> _SOURCE MATERIAL_:
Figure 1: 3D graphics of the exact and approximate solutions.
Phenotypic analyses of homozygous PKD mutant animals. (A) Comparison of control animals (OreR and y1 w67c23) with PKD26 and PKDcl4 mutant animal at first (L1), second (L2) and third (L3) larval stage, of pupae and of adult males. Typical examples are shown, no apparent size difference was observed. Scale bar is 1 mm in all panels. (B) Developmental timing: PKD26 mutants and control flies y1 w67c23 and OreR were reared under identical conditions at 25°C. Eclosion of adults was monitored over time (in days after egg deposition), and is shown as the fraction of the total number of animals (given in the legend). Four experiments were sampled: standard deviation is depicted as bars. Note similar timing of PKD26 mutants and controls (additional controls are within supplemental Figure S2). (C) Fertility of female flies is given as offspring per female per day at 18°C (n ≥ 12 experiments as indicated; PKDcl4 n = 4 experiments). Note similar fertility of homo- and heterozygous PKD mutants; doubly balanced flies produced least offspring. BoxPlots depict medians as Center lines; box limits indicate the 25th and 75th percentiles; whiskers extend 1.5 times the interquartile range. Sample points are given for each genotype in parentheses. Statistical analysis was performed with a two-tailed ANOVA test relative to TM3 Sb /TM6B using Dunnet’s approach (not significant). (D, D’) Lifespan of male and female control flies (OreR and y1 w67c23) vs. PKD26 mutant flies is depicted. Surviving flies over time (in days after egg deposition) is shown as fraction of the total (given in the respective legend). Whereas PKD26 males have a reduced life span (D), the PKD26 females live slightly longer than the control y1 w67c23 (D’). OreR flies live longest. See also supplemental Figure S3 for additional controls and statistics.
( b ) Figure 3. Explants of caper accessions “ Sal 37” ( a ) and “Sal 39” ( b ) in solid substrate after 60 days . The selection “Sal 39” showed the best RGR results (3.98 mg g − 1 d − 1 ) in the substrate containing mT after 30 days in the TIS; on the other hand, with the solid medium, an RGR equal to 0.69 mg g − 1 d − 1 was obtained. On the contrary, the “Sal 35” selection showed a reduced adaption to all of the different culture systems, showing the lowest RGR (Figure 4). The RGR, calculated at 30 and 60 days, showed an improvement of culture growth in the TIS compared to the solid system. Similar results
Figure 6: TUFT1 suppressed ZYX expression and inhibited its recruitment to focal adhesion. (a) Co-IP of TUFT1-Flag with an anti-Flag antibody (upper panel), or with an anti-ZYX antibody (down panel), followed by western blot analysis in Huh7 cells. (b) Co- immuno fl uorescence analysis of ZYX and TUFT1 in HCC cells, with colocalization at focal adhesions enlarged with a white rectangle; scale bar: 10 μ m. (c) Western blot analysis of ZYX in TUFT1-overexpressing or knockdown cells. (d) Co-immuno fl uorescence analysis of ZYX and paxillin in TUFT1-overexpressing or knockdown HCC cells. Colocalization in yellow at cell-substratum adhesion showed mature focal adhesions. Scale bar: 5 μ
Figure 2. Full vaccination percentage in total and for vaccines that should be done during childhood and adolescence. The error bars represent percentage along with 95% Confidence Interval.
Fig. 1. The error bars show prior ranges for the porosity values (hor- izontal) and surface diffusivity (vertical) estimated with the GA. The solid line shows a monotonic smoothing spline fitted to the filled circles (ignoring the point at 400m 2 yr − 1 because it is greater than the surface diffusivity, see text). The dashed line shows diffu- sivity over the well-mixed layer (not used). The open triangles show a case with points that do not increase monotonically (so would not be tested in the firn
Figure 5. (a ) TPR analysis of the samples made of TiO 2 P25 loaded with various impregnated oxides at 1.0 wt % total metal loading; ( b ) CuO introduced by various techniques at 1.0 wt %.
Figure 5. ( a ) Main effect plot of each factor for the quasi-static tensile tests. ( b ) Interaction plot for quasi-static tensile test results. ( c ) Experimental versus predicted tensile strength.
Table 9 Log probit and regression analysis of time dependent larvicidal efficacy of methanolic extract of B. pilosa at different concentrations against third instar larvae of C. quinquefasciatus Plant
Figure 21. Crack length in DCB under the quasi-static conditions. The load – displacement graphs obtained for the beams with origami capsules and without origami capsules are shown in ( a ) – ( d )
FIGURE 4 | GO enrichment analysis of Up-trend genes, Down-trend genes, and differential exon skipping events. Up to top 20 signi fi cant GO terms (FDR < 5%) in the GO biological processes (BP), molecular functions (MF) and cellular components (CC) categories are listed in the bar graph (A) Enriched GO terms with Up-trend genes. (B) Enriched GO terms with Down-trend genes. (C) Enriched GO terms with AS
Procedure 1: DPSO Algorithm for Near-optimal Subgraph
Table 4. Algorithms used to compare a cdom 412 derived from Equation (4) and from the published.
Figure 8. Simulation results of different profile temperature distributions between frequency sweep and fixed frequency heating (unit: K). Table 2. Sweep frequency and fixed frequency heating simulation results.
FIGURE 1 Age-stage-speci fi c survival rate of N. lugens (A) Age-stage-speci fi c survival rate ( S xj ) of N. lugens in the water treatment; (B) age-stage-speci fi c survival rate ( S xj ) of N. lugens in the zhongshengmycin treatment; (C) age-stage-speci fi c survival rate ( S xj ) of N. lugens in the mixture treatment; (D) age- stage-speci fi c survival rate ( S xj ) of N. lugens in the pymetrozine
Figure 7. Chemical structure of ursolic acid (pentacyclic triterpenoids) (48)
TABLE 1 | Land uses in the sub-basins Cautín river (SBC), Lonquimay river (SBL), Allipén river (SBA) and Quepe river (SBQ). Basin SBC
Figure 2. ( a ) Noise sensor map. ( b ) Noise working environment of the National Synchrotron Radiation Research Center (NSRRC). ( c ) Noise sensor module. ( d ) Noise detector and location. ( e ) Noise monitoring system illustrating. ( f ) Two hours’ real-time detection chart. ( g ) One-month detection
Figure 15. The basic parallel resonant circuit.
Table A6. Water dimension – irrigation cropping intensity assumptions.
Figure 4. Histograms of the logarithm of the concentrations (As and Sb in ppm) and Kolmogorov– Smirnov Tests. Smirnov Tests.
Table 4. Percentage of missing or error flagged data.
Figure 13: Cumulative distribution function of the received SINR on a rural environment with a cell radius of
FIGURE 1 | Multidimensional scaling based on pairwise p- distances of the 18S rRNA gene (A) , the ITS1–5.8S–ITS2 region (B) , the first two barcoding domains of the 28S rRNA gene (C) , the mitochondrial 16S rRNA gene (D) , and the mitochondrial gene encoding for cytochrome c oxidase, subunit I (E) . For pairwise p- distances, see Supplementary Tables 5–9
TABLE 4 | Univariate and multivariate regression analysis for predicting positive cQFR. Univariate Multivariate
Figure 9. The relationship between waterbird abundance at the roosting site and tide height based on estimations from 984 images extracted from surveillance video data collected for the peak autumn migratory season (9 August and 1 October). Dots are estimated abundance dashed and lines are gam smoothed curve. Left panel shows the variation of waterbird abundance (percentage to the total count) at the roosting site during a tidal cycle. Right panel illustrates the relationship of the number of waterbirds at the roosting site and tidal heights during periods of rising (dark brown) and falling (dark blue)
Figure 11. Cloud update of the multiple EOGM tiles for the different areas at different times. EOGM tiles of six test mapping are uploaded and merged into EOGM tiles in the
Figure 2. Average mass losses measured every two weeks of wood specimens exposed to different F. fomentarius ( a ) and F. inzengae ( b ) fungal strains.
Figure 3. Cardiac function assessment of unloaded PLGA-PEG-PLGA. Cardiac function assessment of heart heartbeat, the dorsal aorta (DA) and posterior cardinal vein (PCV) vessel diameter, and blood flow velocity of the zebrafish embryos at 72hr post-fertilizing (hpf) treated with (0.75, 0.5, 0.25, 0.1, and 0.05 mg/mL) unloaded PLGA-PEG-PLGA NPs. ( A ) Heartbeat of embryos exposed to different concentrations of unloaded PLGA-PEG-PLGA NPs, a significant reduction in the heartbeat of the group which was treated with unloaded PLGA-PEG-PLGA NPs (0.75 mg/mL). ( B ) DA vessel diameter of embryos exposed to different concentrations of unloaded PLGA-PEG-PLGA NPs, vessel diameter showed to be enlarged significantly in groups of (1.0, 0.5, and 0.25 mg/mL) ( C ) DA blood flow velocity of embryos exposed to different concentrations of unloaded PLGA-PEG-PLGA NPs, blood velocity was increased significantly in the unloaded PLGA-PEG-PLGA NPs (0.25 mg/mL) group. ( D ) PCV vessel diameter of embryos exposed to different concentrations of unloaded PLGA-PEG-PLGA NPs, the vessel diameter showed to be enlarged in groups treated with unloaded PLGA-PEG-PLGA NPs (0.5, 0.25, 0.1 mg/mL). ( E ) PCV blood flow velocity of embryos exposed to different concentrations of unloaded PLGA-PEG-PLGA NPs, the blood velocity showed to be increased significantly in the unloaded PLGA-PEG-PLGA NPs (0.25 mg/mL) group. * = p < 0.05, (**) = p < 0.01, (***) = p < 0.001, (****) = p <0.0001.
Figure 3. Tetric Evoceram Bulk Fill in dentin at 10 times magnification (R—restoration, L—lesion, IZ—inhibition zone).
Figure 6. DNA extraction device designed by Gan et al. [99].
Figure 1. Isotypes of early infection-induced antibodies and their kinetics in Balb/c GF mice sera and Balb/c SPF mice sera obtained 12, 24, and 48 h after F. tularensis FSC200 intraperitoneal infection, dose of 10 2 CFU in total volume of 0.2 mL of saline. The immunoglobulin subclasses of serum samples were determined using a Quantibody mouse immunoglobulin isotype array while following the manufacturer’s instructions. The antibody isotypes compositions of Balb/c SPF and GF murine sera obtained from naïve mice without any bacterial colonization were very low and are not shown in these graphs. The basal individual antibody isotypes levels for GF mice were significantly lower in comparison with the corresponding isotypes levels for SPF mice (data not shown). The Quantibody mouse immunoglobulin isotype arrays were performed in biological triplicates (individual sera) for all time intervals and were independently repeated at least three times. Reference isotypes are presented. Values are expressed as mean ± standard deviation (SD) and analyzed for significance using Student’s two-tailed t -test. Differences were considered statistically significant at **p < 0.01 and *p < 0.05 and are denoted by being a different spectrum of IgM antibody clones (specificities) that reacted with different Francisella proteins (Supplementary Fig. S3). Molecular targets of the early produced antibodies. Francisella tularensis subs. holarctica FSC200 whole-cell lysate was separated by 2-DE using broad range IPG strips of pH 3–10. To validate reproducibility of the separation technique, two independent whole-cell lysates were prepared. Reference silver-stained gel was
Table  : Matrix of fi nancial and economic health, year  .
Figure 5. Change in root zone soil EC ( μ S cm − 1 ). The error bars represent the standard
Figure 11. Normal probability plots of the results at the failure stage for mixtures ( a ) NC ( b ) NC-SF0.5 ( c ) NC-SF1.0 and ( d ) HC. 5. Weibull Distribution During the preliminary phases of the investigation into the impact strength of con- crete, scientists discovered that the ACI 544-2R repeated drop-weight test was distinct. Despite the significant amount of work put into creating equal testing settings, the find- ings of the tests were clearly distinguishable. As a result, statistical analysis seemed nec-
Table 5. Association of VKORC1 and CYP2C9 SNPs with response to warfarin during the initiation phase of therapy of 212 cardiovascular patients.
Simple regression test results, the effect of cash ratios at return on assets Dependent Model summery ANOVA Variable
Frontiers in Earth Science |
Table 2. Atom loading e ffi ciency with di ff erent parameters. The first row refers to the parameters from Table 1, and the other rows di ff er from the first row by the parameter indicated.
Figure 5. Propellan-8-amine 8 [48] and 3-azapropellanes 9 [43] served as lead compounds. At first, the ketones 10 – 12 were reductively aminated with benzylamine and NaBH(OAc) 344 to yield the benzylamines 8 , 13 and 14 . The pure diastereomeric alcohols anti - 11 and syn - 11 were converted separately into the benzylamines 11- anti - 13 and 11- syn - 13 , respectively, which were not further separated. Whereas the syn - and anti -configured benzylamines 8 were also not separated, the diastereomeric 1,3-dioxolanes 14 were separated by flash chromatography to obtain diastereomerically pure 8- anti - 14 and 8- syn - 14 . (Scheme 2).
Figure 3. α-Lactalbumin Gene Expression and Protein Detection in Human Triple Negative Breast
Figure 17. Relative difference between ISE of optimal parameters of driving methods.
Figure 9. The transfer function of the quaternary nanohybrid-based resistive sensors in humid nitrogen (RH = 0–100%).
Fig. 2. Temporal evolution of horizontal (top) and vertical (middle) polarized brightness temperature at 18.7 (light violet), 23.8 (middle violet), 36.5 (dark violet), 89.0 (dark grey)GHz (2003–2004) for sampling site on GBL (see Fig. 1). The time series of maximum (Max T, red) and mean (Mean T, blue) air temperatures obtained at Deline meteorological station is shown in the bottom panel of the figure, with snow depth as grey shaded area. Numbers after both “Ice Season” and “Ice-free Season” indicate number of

> _TO DO_: Print exactly the lines above, between the one holding "Procedure 1: DPSO" and the one holding "Table 4. Algorithms", inclusive, and nothing besides.

> _ANSWER TO THE EXERCISE_:
Procedure 1: DPSO Algorithm for Near-optimal Subgraph
Table 4. Algorithms used to compare a cdom 412 derived from Equation (4) and from the published.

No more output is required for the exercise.